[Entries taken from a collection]
- - - -

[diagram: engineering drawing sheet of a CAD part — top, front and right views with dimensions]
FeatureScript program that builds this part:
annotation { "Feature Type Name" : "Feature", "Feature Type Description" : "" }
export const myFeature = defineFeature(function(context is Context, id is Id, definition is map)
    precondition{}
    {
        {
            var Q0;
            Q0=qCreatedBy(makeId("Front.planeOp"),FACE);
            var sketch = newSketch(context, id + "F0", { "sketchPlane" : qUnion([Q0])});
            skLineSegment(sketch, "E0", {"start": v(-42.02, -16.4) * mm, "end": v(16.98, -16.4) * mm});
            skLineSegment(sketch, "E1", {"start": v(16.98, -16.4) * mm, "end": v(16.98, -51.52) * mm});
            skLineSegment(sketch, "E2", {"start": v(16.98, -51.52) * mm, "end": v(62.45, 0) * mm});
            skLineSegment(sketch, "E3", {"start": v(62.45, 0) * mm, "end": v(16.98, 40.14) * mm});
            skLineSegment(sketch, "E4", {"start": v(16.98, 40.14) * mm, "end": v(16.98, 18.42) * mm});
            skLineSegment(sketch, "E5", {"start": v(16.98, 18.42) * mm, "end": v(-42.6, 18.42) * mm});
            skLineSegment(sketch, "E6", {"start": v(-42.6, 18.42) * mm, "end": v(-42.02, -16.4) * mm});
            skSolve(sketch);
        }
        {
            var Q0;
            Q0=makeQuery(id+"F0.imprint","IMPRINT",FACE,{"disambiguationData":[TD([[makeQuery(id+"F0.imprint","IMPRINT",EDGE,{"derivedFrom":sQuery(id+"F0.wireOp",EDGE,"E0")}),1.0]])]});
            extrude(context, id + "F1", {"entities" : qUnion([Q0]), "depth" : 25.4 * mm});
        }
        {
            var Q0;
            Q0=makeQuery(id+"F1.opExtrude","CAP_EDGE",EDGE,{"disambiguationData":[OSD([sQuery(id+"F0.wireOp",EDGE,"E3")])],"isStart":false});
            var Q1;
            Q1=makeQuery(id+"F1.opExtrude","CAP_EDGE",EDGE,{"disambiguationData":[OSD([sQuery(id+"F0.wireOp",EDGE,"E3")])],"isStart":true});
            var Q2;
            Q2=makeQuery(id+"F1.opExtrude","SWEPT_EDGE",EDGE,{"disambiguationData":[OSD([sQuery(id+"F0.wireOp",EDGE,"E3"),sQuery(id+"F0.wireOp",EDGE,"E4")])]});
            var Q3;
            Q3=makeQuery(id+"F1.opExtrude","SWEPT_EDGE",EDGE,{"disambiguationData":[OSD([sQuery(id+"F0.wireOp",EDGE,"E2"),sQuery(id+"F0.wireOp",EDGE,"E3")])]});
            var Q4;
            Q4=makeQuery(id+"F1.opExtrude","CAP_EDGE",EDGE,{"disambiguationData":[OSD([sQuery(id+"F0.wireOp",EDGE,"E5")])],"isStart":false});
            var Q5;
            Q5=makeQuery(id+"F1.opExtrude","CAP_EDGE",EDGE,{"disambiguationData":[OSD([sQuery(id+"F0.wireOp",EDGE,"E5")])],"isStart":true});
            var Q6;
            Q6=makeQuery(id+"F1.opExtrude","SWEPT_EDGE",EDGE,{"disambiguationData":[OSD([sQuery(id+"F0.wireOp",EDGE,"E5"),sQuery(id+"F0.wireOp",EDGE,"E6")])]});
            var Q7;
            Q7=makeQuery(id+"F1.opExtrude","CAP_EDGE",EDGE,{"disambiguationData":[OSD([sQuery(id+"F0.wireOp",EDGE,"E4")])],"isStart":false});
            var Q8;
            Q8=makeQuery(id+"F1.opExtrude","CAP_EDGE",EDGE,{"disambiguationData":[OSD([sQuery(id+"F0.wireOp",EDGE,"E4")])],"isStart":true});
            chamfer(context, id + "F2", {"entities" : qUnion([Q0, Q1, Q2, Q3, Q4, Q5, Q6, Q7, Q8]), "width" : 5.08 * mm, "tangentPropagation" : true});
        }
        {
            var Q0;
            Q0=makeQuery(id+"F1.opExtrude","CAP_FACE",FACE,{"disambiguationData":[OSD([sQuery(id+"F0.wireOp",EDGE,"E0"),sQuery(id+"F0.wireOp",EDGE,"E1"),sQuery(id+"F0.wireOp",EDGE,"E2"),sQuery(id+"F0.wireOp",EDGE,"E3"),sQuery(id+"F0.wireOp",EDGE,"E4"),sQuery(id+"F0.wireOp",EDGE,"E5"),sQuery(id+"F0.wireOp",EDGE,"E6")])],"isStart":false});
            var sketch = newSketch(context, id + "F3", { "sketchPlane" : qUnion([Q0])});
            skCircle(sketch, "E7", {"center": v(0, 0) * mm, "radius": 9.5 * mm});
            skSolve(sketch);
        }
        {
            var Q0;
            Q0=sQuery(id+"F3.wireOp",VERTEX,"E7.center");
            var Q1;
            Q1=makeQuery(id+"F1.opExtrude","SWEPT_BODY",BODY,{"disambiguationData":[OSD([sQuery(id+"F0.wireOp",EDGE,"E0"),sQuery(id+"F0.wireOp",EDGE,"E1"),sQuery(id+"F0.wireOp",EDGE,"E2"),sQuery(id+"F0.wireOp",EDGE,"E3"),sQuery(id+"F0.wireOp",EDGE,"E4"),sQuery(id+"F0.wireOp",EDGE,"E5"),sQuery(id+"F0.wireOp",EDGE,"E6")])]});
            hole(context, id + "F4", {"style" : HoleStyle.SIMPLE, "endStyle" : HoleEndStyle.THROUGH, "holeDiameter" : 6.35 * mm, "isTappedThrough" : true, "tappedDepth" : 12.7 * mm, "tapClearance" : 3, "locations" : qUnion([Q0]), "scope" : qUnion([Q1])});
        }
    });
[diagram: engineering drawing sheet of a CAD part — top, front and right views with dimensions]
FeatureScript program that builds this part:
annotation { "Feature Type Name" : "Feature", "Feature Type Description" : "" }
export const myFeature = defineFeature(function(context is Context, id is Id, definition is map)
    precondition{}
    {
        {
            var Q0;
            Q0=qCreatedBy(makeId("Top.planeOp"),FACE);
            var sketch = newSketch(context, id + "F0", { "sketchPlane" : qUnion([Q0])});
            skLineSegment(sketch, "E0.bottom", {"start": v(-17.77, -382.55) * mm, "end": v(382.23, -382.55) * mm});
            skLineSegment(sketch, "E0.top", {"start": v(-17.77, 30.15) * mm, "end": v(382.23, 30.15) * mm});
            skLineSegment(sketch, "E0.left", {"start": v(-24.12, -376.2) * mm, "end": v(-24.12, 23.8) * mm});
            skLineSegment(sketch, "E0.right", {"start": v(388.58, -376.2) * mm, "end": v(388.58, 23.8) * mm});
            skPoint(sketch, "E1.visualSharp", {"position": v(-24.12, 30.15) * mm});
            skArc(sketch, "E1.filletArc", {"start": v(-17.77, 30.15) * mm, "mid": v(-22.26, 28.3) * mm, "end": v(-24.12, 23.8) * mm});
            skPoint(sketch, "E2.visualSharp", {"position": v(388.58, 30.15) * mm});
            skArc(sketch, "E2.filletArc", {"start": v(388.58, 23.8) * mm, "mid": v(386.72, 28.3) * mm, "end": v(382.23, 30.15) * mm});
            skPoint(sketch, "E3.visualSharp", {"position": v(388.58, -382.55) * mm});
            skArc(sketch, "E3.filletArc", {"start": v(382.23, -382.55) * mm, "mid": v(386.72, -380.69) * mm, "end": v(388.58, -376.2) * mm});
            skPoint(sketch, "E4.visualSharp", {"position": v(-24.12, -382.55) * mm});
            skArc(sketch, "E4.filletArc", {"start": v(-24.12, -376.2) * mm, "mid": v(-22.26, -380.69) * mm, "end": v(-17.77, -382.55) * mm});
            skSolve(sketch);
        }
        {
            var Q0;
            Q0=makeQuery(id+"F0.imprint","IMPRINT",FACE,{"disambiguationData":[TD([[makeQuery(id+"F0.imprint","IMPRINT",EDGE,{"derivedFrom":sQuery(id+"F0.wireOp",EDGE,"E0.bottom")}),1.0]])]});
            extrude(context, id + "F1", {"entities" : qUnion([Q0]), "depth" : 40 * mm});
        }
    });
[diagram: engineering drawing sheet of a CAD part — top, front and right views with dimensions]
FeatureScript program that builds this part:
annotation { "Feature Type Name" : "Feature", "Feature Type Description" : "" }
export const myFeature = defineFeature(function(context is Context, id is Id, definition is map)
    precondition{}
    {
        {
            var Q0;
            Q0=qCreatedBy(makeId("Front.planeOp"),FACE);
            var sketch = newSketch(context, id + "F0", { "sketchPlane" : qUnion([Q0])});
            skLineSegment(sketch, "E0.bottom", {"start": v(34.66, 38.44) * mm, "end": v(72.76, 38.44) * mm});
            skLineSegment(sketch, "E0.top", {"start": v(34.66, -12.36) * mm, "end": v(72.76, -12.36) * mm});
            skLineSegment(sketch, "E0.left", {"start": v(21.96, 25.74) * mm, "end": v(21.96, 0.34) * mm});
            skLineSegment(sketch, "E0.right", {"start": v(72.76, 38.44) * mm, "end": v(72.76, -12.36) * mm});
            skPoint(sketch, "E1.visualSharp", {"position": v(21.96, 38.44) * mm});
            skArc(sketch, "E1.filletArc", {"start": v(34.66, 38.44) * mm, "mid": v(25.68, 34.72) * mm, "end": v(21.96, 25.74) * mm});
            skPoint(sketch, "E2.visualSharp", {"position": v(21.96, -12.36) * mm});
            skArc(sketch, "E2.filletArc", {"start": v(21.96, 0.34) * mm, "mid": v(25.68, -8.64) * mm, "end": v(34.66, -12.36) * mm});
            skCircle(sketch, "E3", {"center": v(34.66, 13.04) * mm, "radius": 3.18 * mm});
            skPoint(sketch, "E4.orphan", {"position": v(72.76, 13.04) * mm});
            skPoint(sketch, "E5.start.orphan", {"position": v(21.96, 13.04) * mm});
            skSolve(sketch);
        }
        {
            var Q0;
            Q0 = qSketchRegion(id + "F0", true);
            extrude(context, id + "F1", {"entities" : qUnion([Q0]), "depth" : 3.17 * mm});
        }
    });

- - - -

**The exercise:** How many lines in the entries above contain the string "isStart"? Reply with the number alone.

**Output for this exercise:** 7